I asked if I could dry the dishes. She shook her head; it was time for me to lie down.

“Just for the record,” I told her, “let this be the first time a Vine has refused that kind of an offer in a girl’s apartment. But I’ll take a check for a rainy day.”

She untensed enough to laugh. “All right.”

The phone rang. It was Pat Ashmore.

“I’m wearin’ those new brogans already, Gil.”

“Find him?”

“Lemme read ya, right off his trip-record card: ‘Trip number eight. Eleven twenty-five ayem. One passenger. No bags. From Hotel Brulard. To Gotham Athletic.’”

“Yair?”

“Wait. This is what the jockey says. She asks him to wait. She goes inside. Comes right out again. Says to the jock, ‘They don’t know where he is! Dear Lord, isn’t there anybody who can help me?’”

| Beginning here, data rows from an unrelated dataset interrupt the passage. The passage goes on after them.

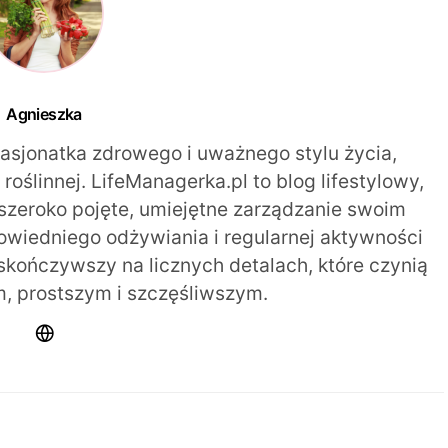
Agnieszka
pasjonatka zdrowego i uważnego stylu życia,
oślinnej. LifeManagerka.pl to blog lifestylowy,
szeroko pojęte, umiejętne zarządzanie swoim
iedniego odżywiania i regularnej aktywności
 skończywszy na licznych detalach, które czynią
m, prostszym i szczęśliwszym.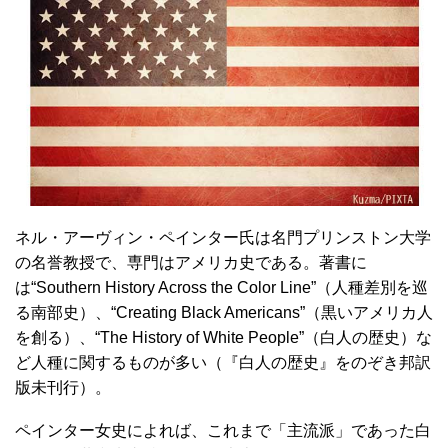
ネル・アーヴィン・ペインター氏は名門プリンストン大学
の名誉教授で、専門はアメリカ史である。著書に
は“Southern History Across the Color Line”（人種差別を巡
る南部史）、“Creating Black Americans”（黒いアメリカ人
を創る）、“The History of White People”（白人の歴史）な
ど人種に関するものが多い（『白人の歴史』をのぞき邦訳
版未刊行）。
ペインター女史によれば、これまで「主流派」であった白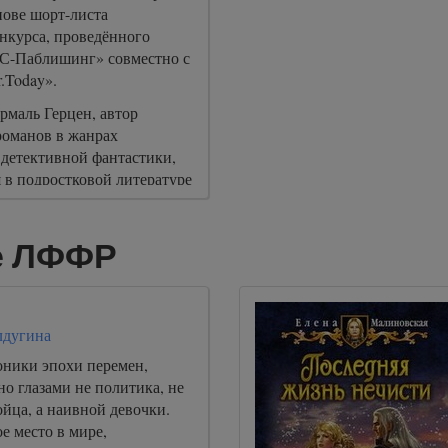
нове шорт-листа
нкурса, проведённого
1С-Паблишинг» совместно с
.Today».
рмаль Герцен, автор
романов в жанрах
 детективной фантастики,
 в подростковой литературе
ся в финал конкурса с
рустального сердца».
е ЛФФР
лдугина
оники эпохи перемен,
но глазами не политика, не
ойца, а наивной девочки.
ое место в мире,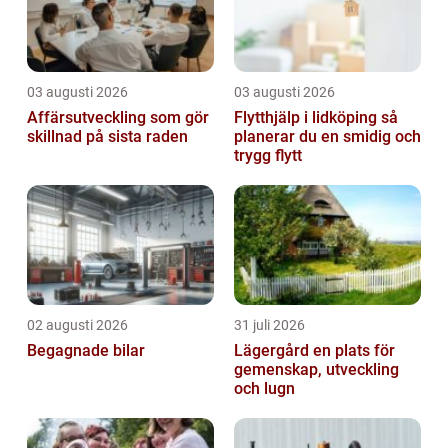
03 augusti 2026
03 augusti 2026
Affärsutveckling som gör
Flytthjälp i lidköping så
skillnad på sista raden
planerar du en smidig och
trygg flytt
02 augusti 2026
31 juli 2026
Begagnade bilar
Lägergård en plats för
gemenskap, utveckling
och lugn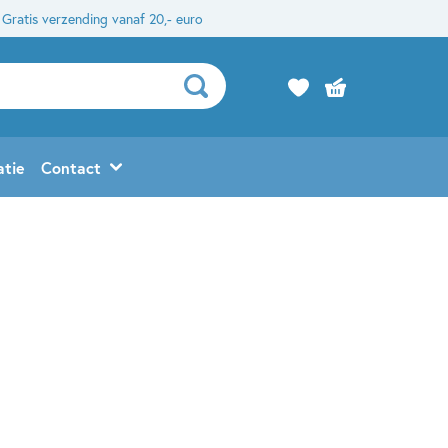
Gratis verzending vanaf 20,- euro
atie
Contact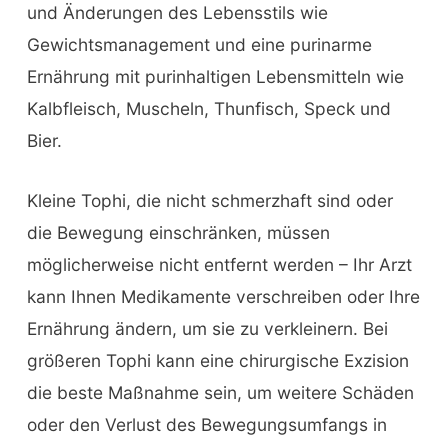
und Änderungen des Lebensstils wie
Gewichtsmanagement und eine purinarme
Ernährung mit purinhaltigen Lebensmitteln wie
Kalbfleisch, Muscheln, Thunfisch, Speck und
Bier.
Kleine Tophi, die nicht schmerzhaft sind oder
die Bewegung einschränken, müssen
möglicherweise nicht entfernt werden – Ihr Arzt
kann Ihnen Medikamente verschreiben oder Ihre
Ernährung ändern, um sie zu verkleinern. Bei
größeren Tophi kann eine chirurgische Exzision
die beste Maßnahme sein, um weitere Schäden
oder den Verlust des Bewegungsumfangs in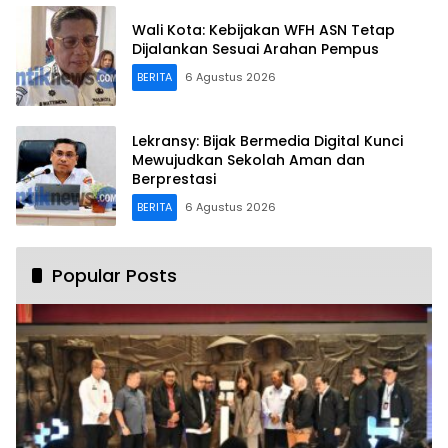
Wali Kota: Kebijakan WFH ASN Tetap
Dijalankan Sesuai Arahan Pempus
BERITA
6 Agustus 2026
Lekransy: Bijak Bermedia Digital Kunci
Mewujudkan Sekolah Aman dan
Berprestasi
BERITA
6 Agustus 2026
Popular Posts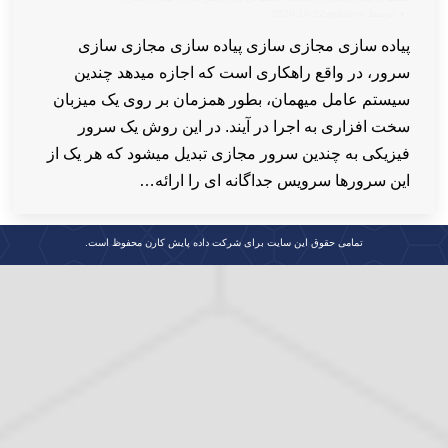
توسط
wpkaren
2020-10-22
پیاده سازی مجازی سازی پیاده سازی مجازی سازی
سرور، در واقع راهکاری است که اجازه میدهد چندین
سیستم عامل میهمان، بطور همزمان بر روی یک میزبان
سخت افزاری به اجرا در آیند. در این روش یک سرور
فیزیکی به چندین سرور مجازی تبدیل میشود که هر یک از
این سرورها سرویس جداگانه ای را ارائه…
تمامی حقوق این سایت برای شرکت داده پایش کارن محفوظ است.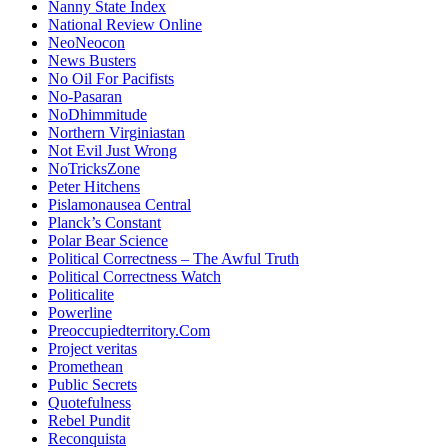
Nanny State Index
National Review Online
NeoNeocon
News Busters
No Oil For Pacifists
No-Pasaran
NoDhimmitude
Northern Virginiastan
Not Evil Just Wrong
NoTricksZone
Peter Hitchens
Pislamonausea Central
Planck’s Constant
Polar Bear Science
Political Correctness – The Awful Truth
Political Correctness Watch
Politicalite
Powerline
Preoccupiedterritory.Com
Project veritas
Promethean
Public Secrets
Quotefulness
Rebel Pundit
Reconquista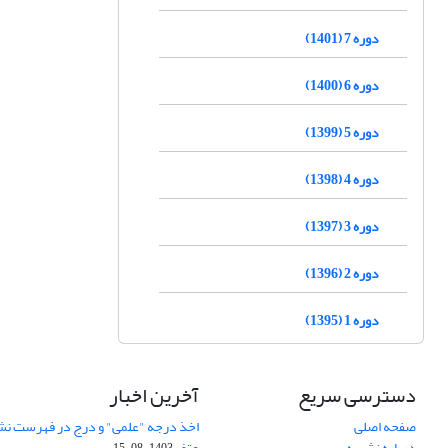
دوره 7 (1401)
دوره 6 (1400)
دوره 5 (1399)
دوره 4 (1398)
دوره 3 (1397)
دوره 2 (1396)
دوره 1 (1395)
دسترسی سریع
آخرین اخبار
صفحه اصلی
اخذ درجه "علمی" و درج در فهرست نش
درباره نشریه
عتف
1403-08-15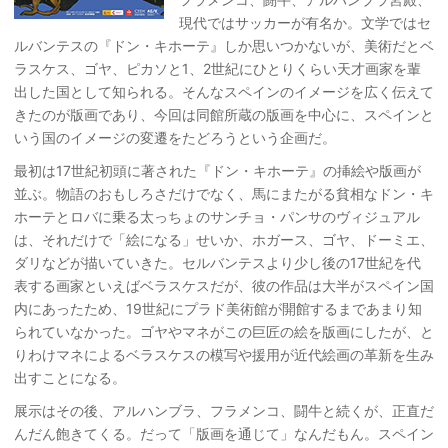
現代ではサッカーが有名か。文学ではセ
ルバンテスの『ドン・キホーテ』しか思いつかないが、美術だとベ
ラスケス、ゴヤ、ピカソと1、2世紀にひとりくらい天才画家を輩
出した国として知られる。そんなスペインのイメージを広く伝えて
きたのが版画であり、今回は同館所蔵の版画を中心に、スペインと
いう国のイメージの変遷をたどろうという企画だ。
最初は17世紀初頭に著された『ドン・キホーテ』の挿絵や版画が
並ぶ。物語のおもしろさだけでなく、馬にまたがる貧相なドン・キ
ホーテとロバに乗る太っちょのサンチョ・パンサのヴィジュアル
は、それだけで「絵になる」せいか、ホガース、ゴヤ、ドーミエ、
ダリなどが描いていきた。セルバンテスより少し後の17世紀を代
表する画家といえばベラスケスだが、彼の作品は大半がスペイン国
内にあったため、19世紀にプラド美術館が開館するまであまり知
られていなかった。ゴヤやマネがこの巨匠の絵を版画にしたが、と
りわけマネによるベラスケスの模写や援用が近代絵画の革新を生み
出すことになる。
展示はその後、アルハンブラ、フラメンコ、闘牛と続くが、正直だ
んだん飽きてくる。だって「版画を通じて」なんだもん。スペイン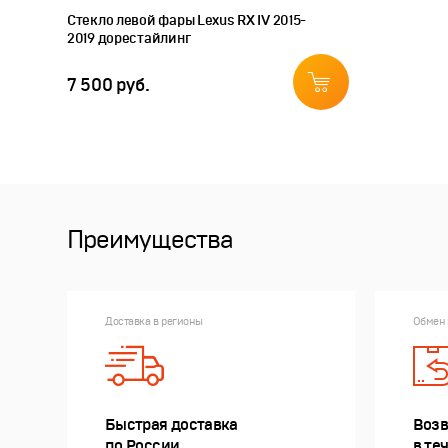
Стекло левой фары Lexus RX IV 2015-
2019 дорестайлинг
7 500 руб.
Преимущества
Доставка в регионы
Обмен 
Быстрая доставка
Возв
по России
в те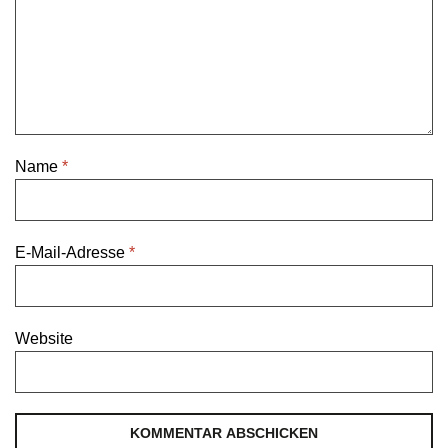
Name
*
E-Mail-Adresse
*
Website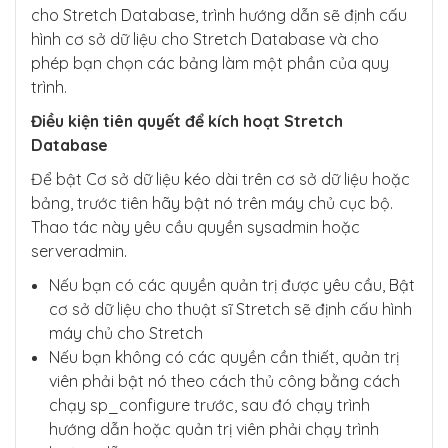
cho Stretch Database, trình hướng dẫn sẽ định cấu
hình cơ sở dữ liệu cho Stretch Database và cho
phép bạn chọn các bảng làm một phần của quy
trình.
Điều kiện tiên quyết để kích hoạt Stretch
Database
Để bật Cơ sở dữ liệu kéo dài trên cơ sở dữ liệu hoặc
bảng, trước tiên hãy bật nó trên máy chủ cục bộ.
Thao tác này yêu cầu quyền sysadmin hoặc
serveradmin.
Nếu bạn có các quyền quản trị được yêu cầu, Bật
cơ sở dữ liệu cho thuật sĩ Stretch sẽ định cấu hình
máy chủ cho Stretch
Nếu bạn không có các quyền cần thiết, quản trị
viên phải bật nó theo cách thủ công bằng cách
chạy sp_configure trước, sau đó chạy trình
hướng dẫn hoặc quản trị viên phải chạy trình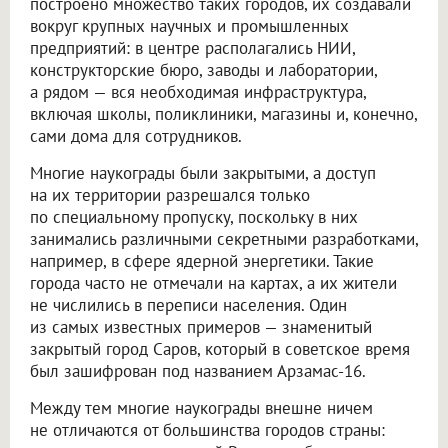
построено множество таких городов, их создавали
вокруг крупных научных и промышленных
предприятий: в центре располагались НИИ,
конструкторские бюро, заводы и лаборатории,
а рядом — вся необходимая инфраструктура,
включая школы, поликлиники, магазины и, конечно,
сами дома для сотрудников.
Многие наукограды были закрытыми, а доступ
на их территории разрешался только
по специальному пропуску, поскольку в них
занимались различными секретными разработками,
например, в сфере ядерной энергетики. Такие
города часто не отмечали на картах, а их жители
не числились в переписи населения. Один
из самых известных примеров — знаменитый
закрытый город Саров, который в советское время
был зашифрован под названием Арзамас-16.
Между тем многие наукограды внешне ничем
не отличаются от большинства городов страны: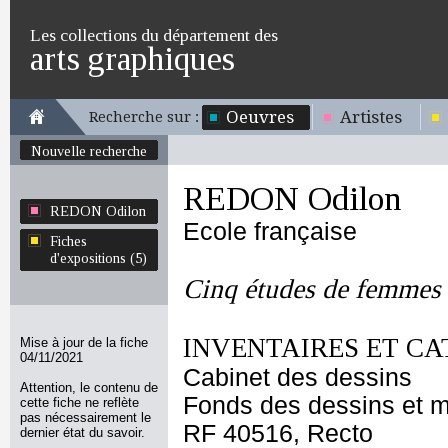
Les collections du département des
arts graphiques
Oeuvres
Artistes
Recherche sur :
Nouvelle recherche
REDON Odilon
REDON Odilon
Ecole française
Fiches
d'expositions (5)
Cinq études de femmes
INVENTAIRES ET CA
Mise à jour de la fiche
04/11/2021
Cabinet des dessins
Attention, le contenu de
Fonds des dessins et m
cette fiche ne reflète
pas nécessairement le
RF 40516, Recto
dernier état du savoir.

“Give that man five silver dollars. He’s earned it, Pat.”

“There’s more. Lissen. The hackie gets worried about her. Asks what can he do to help her. She answers nobody can help her, really. Finely she decides he should drop her at the Continental Television Building. So that’s what he does. At eleven forty-five. Fare, seventy cents.”

“Neat and complete.” In jest I added, “How big a tip?”

“A cuter,” he said. “That what you wanted?”

“Come around to the P-R on your day off,” I told him. “Bring your girl. Bring your family. You can have anything you want except the dinner check.”